Ulivieri fa notare: "La Nazionale importa ai club? Ho molti dubbi, ci sono sempre più fondi esteri"
Renzo Ulivieri, presidente dell'Associazione Italiana Allenatori Calcio da oltre vent'anni, nel corso di un'intervista rilasciata a La Repubblica ha parlato dei problemi della Nazionale Italiana, che per la terza volta non parteciperà ad una Coppa del Mondo: "Non preoccuparci sarebbe da sciocchi, però bisogna farlo ragionando", le sue parole.
Poi Ulivieri fa notare: "Occorre parlare di sentimenti, di appartenenza. Ma della Nazionale importa davvero ai club? Io ho molti dubbi, sempre più proprietà appartengono a fondi d'investimento esteri". E a proposito di stranieri, spiega: "La Serie A è il campionato in Europa con più stranieri: un ct può scegliere su un 30% di convocabili, in Spagna e Germania è il doppio". E porta l'esempio di Palestra, promessa dell'Atalanta in prestito al Cagliari: "È bravo, ma è appena diventato titolare nella sua squadra".

Dati forniti
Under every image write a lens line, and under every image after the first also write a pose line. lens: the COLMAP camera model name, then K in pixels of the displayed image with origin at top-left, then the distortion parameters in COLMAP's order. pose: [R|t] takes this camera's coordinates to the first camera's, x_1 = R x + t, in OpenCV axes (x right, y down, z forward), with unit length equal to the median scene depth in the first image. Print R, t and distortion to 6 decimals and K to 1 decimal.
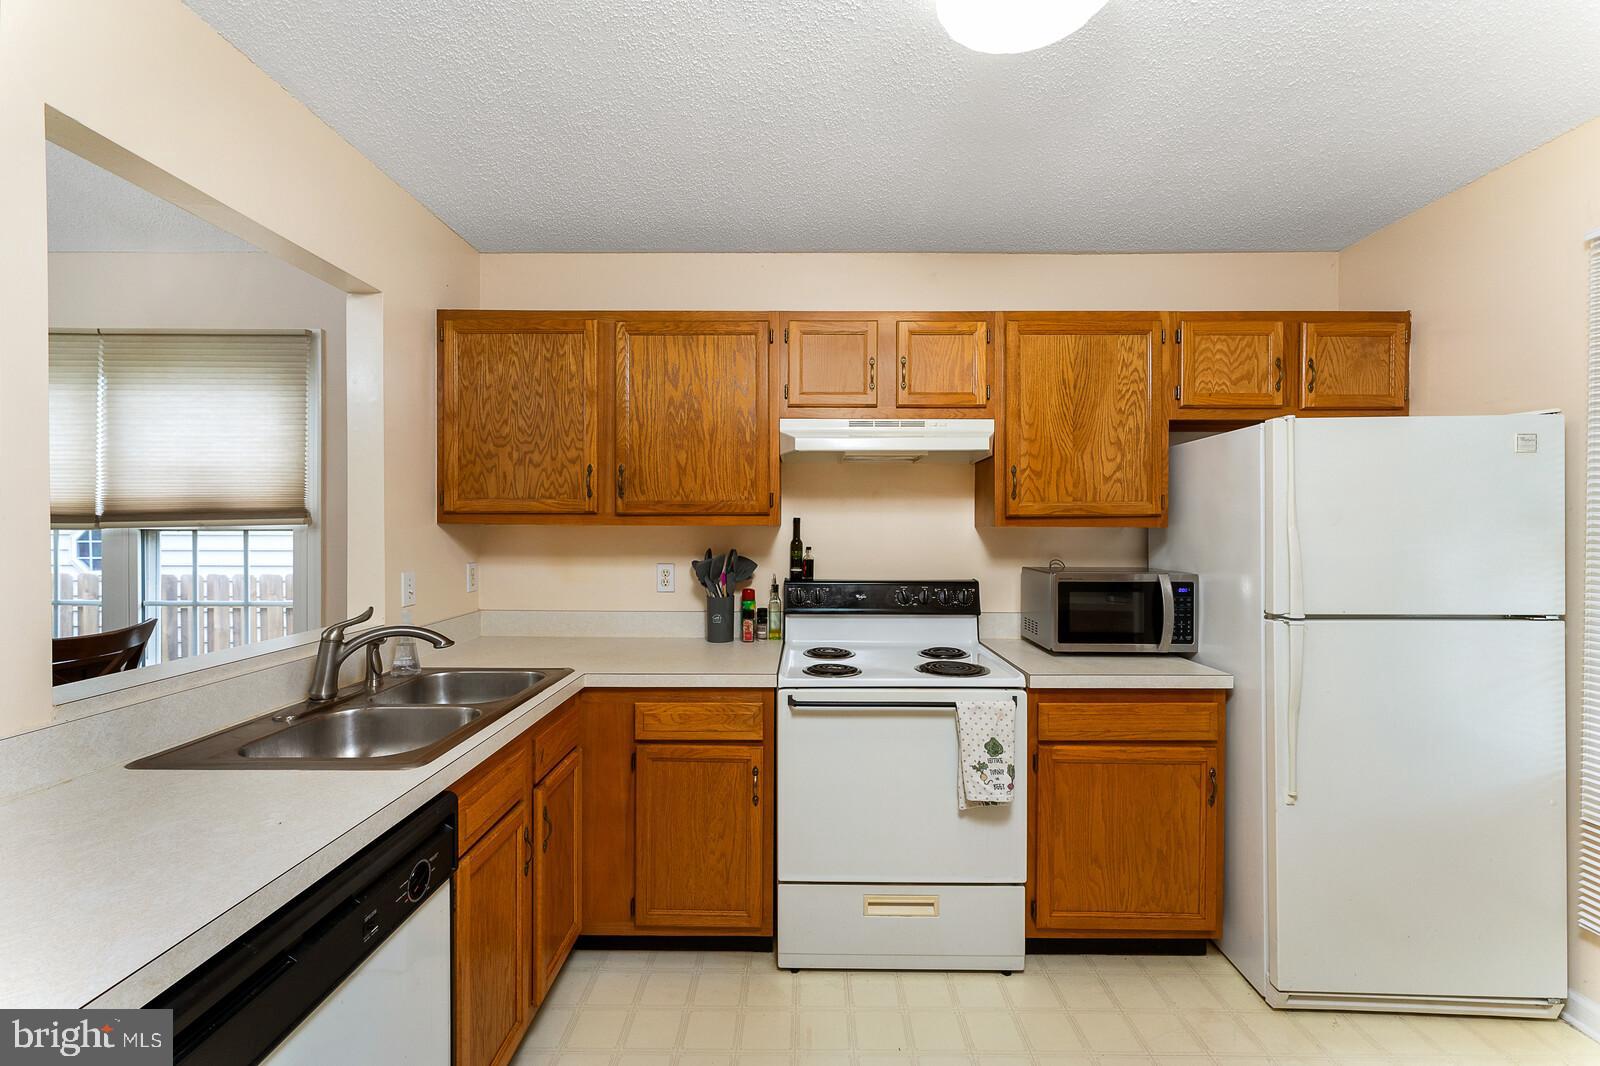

Consegna
Estrai dall'intervista a Ulivieri il passo che va da "Renzo Ulivieri, presidente" fino a "le sue parole.", riportandolo parola per parola.

Soluzione
Renzo Ulivieri, presidente dell'Associazione Italiana Allenatori Calcio da oltre vent'anni, nel corso di un'intervista rilasciata a La Repubblica ha parlato dei problemi della Nazionale Italiana, che per la terza volta non parteciperà ad una Coppa del Mondo: "Non preoccuparci sarebbe da sciocchi, però bisogna farlo ragionando", le sue parole.